● EXERCISE: Return all the lines below in which the string "Front" appears.
──────── INPUT RECORDS ────────
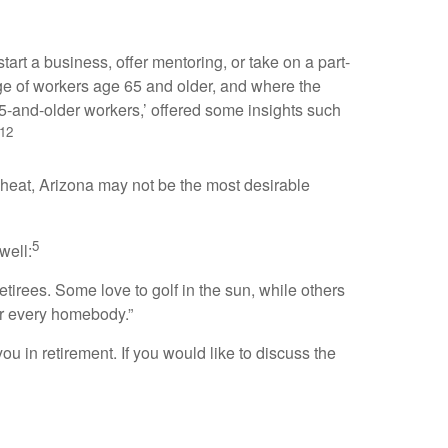
tart a business, offer mentoring, or take on a part-
tage of workers age 65 and older, and where the
 65-and-older workers,’ offered some insights such
12
ate heat, Arizona may not be the most desirable
5
well:
etirees. Some love to golf in the sun, while others
for every homebody.”
you in retirement. If you would like to discuss the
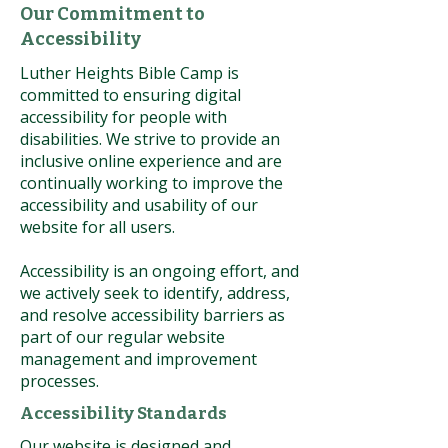
Our Commitment to
Accessibility
Luther Heights Bible Camp is
committed to ensuring digital
accessibility for people with
disabilities. We strive to provide an
inclusive online experience and are
continually working to improve the
accessibility and usability of our
website for all users.
Accessibility is an ongoing effort, and
we actively seek to identify, address,
and resolve accessibility barriers as
part of our regular website
management and improvement
processes.
Accessibility Standards
Our website is designed and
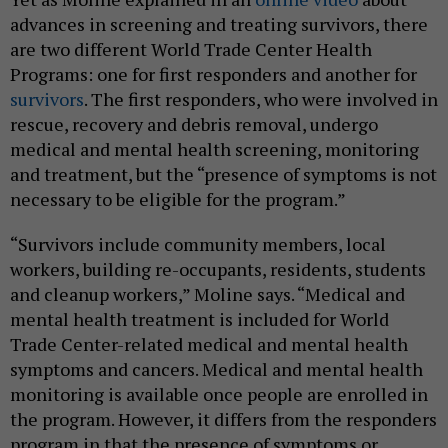
advances in screening and treating survivors, there
are two different World Trade Center Health
Programs: one for first responders and another for
survivors
. The first responders, who were involved in
rescue, recovery and debris removal, undergo
medical and mental health screening, monitoring
and treatment, but the “presence of symptoms is not
necessary to be eligible for the program.”
“Survivors include community members, local
workers, building re-occupants, residents, students
and cleanup workers,” Moline says. “Medical and
mental health treatment is included for World
Trade Center-related medical and mental health
symptoms and cancers. Medical and mental health
monitoring is available once people are enrolled in
the program. However, it differs from the responders
program in that the presence of symptoms or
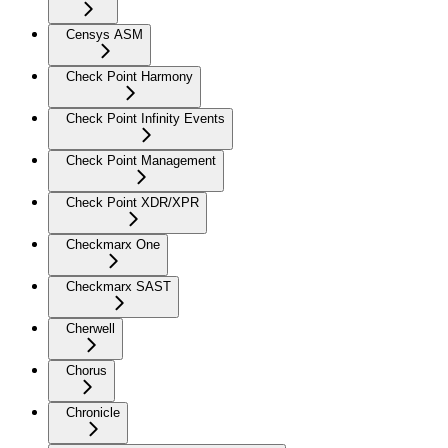
Censys ASM
Check Point Harmony
Check Point Infinity Events
Check Point Management
Check Point XDR/XPR
Checkmarx One
Checkmarx SAST
Cherwell
Chorus
Chronicle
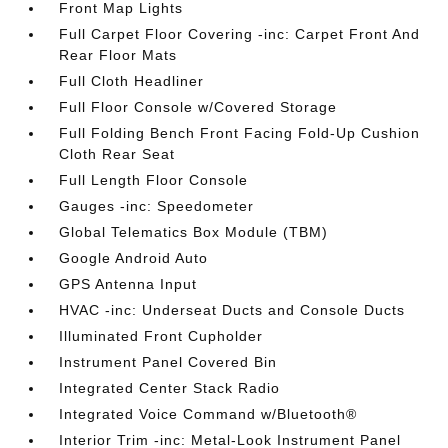
Front Map Lights
Full Carpet Floor Covering -inc: Carpet Front And
Rear Floor Mats
Full Cloth Headliner
Full Floor Console w/Covered Storage
Full Folding Bench Front Facing Fold-Up Cushion
Cloth Rear Seat
Full Length Floor Console
Gauges -inc: Speedometer
Global Telematics Box Module (TBM)
Google Android Auto
GPS Antenna Input
HVAC -inc: Underseat Ducts and Console Ducts
Illuminated Front Cupholder
Instrument Panel Covered Bin
Integrated Center Stack Radio
Integrated Voice Command w/Bluetooth®
Interior Trim -inc: Metal-Look Instrument Panel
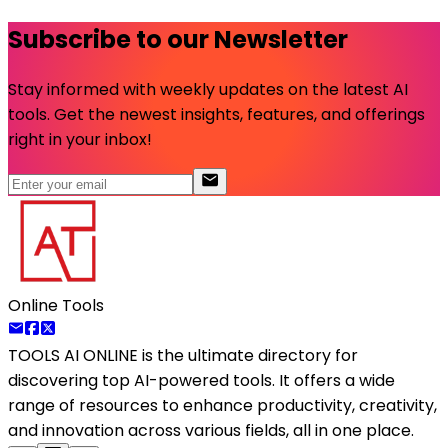
Subscribe to our Newsletter
Stay informed with weekly updates on the latest AI
tools. Get the newest insights, features, and offerings
right in your inbox!
Online Tools
TOOLS AI ONLINE
is the ultimate directory for
discovering top AI-powered tools. It offers a wide
range of resources to enhance productivity, creativity,
and innovation across various fields, all in one place.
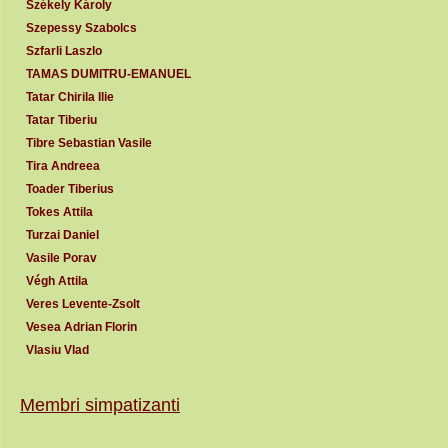
Székely Károly
Szepessy Szabolcs
Szfarli Laszlo
TAMAS DUMITRU-EMANUEL
Tatar Chirila Ilie
Tatar Tiberiu
Tibre Sebastian Vasile
Tira Andreea
Toader Tiberius
Tokes Attila
Turzai Daniel
Vasile Porav
Végh Attila
Veres Levente-Zsolt
Vesea Adrian Florin
Vlasiu Vlad
Membri simpatizanti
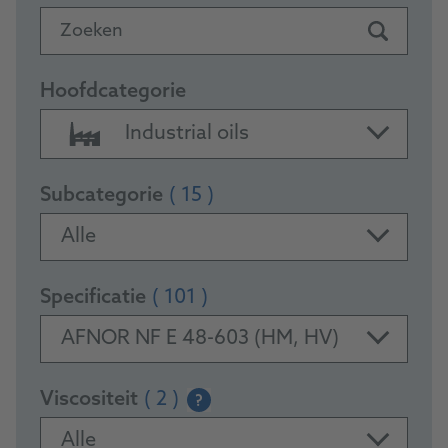
Zoeken
Hoofdcategorie
Industrial oils
Subcategorie
( 15 )
Alle
Specificatie
( 101 )
AFNOR NF E 48-603 (HM, HV)
Viscositeit
( 2 )
?
Alle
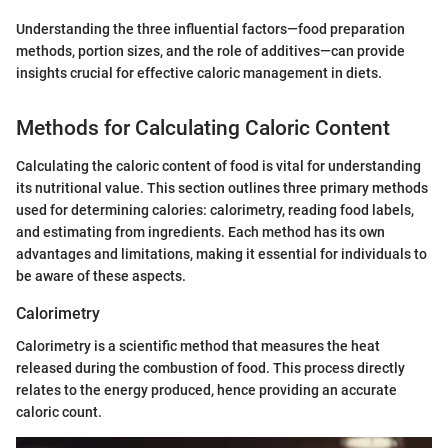
Understanding the three influential factors—food preparation
methods, portion sizes, and the role of additives—can provide
insights crucial for effective caloric management in diets.
Methods for Calculating Caloric Content
Calculating the caloric content of food is vital for understanding
its nutritional value. This section outlines three primary methods
used for determining calories: calorimetry, reading food labels,
and estimating from ingredients. Each method has its own
advantages and limitations, making it essential for individuals to
be aware of these aspects.
Calorimetry
Calorimetry is a scientific method that measures the heat
released during the combustion of food. This process directly
relates to the energy produced, hence providing an accurate
caloric count.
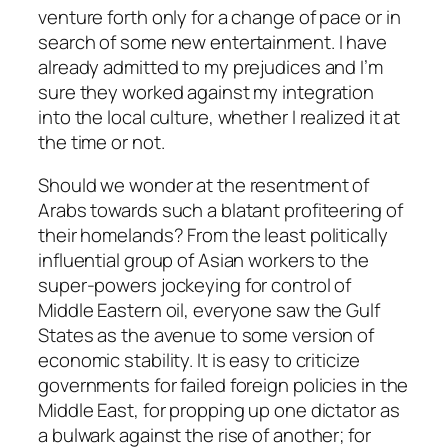
venture forth only for a change of pace or in
search of some new entertainment. I have
already admitted to my prejudices and I’m
sure they worked against my integration
into the local culture, whether I realized it at
the time or not.
Should we wonder at the resentment of
Arabs towards such a blatant profiteering of
their homelands? From the least politically
influential group of Asian workers to the
super-powers jockeying for control of
Middle Eastern oil, everyone saw the Gulf
States as the avenue to some version of
economic stability. It is easy to criticize
governments for failed foreign policies in the
Middle East, for propping up one dictator as
a bulwark against the rise of another; for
────────
● TASK ANSWER:
Front Map Lights
Full Carpet Floor Covering -inc: Carpet Front And
Full Folding Bench Front Facing Fold-Up Cushion
Illuminated Front Cupholder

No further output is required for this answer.